**Selected text:**
════

As shown in FIG. 15 , the image display device 1500 includes an electronic device 1501 and a display apparatus 1502. The display apparatus 1502 is used to acquire a target image from the electronic device 1501 and display the target image.
In FIG. 15 , the electronic device 1501 communicates with the display apparatus 1502 through a network 1503. The network 1503 is a medium for providing a communication link between the electronic device 1501 and the display apparatus 1502. The network 1503 may include various connection types, such as wired and/or wireless communication links, or fiber optic cable, etc.
According to embodiments of the present disclosure, the electronic device 1501 may be the electronic device 1400 in FIG. 14 . The display apparatus 1502 may include at least one display screen. For example, the display apparatus 1502 may be a single display screen, or may be a display screen spliced by four single display screens having the same resolution
It should be noted that the original images involved in FIG. 1 to FIG. 15 are all from a public library, which is a free public resource.

════

**Dataset entries:**
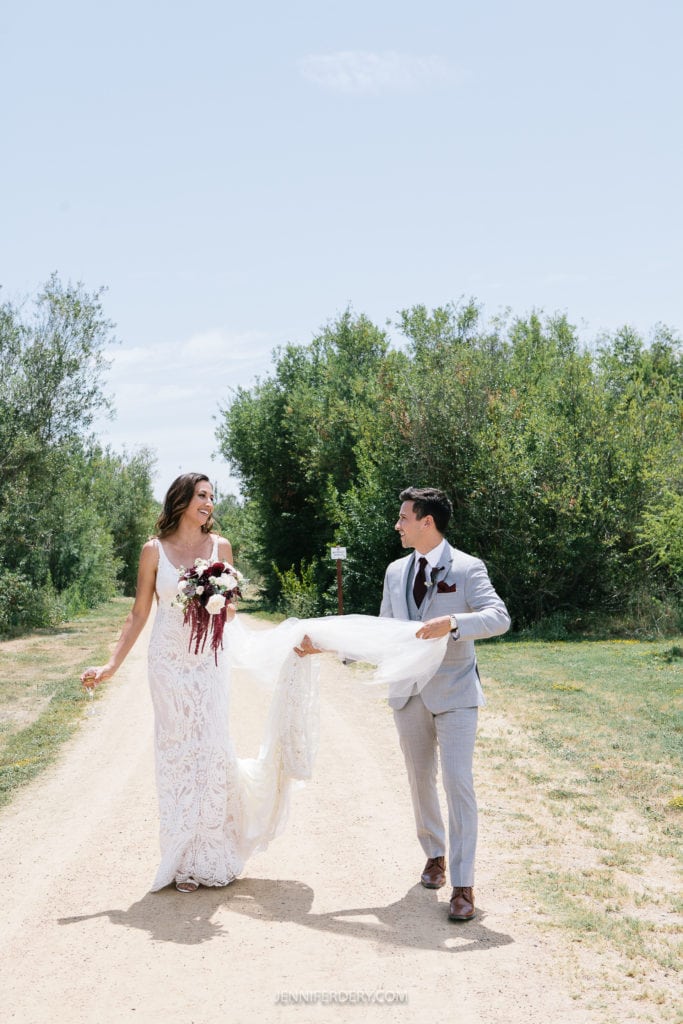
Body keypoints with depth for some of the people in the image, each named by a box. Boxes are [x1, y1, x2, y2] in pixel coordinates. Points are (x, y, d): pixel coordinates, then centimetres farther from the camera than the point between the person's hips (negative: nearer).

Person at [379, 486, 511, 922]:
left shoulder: (467, 568, -8)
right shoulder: (396, 572, 10)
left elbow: (499, 618, -20)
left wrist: (452, 622, -35)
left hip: (454, 694, -5)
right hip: (409, 694, 6)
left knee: (458, 784, -11)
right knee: (421, 781, 15)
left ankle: (463, 885, -7)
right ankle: (435, 854, 36)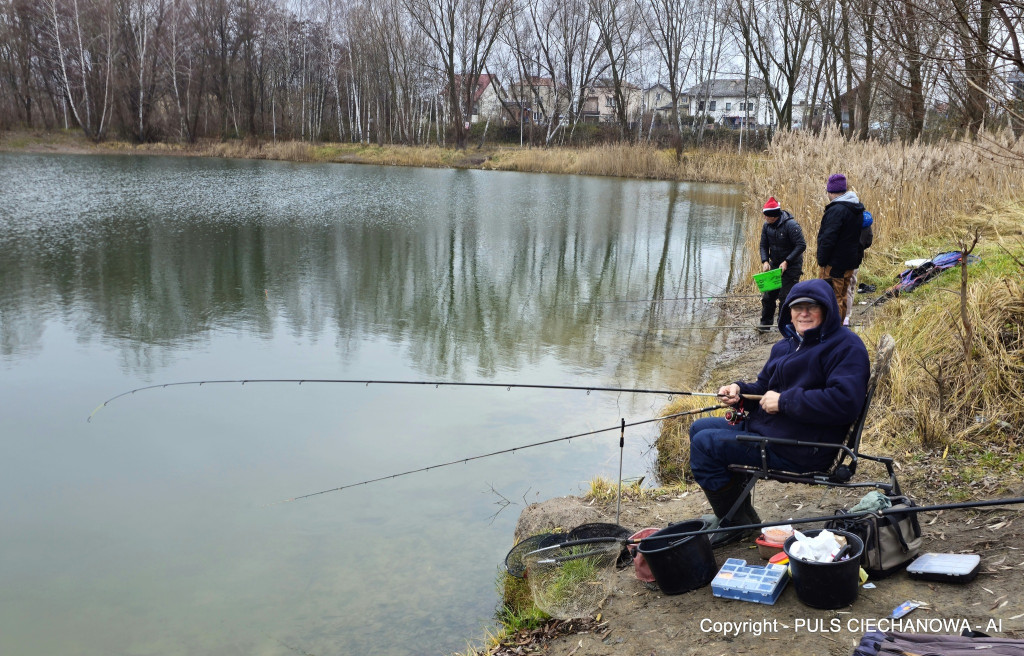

════

**Your instructions:** Condense the passage on the image display device into two sentences.

**Written solution:** The image display device 1500 in FIG. 15 includes an electronic device 1501, which may be the electronic device 1400 in FIG. 14, and a display apparatus 1502 that acquires a target image from it and displays that image, the two communicating through a network 1503 whose links may be wired, wireless, or fiber optic cable. The display apparatus 1502 may include at least one display screen, and the original images in FIG. 1 to FIG. 15 all come from a public library that is a free public resource.